In the material, from the line holding "MAY 29, 2025" through the end, inclusive, swap "CARI BERITA" for "SEARCH NEWS" and reproduce those lines with nothing else changed. Leave the pictures out of the answer.

▬▬▬▬▬▬▬▬▬▬

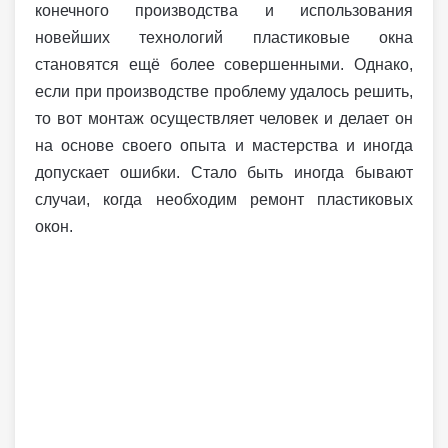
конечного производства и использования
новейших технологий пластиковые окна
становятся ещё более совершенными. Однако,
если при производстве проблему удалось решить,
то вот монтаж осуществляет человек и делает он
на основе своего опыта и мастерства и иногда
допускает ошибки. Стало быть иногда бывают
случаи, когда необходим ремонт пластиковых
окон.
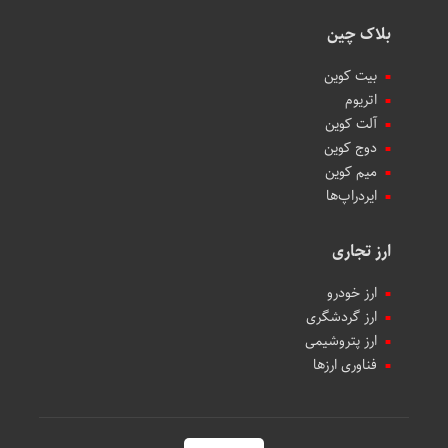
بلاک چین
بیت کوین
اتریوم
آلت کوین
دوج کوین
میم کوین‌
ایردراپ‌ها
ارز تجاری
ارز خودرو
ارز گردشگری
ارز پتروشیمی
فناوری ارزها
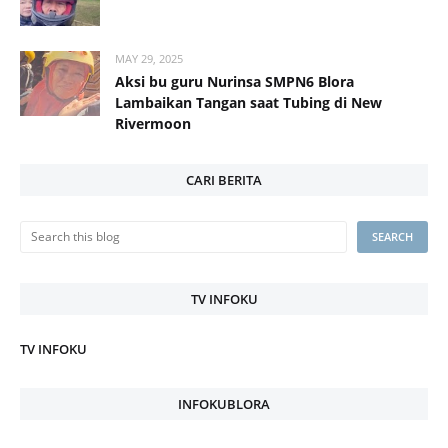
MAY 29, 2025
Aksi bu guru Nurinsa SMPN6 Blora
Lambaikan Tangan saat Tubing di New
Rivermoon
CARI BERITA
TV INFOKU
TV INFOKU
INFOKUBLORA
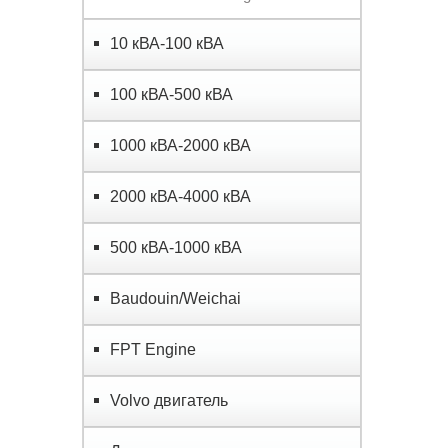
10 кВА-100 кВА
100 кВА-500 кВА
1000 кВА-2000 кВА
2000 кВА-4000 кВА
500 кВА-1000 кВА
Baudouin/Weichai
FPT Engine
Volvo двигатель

▬▬▬▬▬▬▬▬▬▬

## Result
MAY 29, 2025
Aksi bu guru Nurinsa SMPN6 Blora
Lambaikan Tangan saat Tubing di New
Rivermoon
SEARCH NEWS
TV INFOKU
TV INFOKU
INFOKUBLORA
10 кВА-100 кВА
100 кВА-500 кВА
1000 кВА-2000 кВА
2000 кВА-4000 кВА
500 кВА-1000 кВА
Baudouin/Weichai
FPT Engine
Volvo двигатель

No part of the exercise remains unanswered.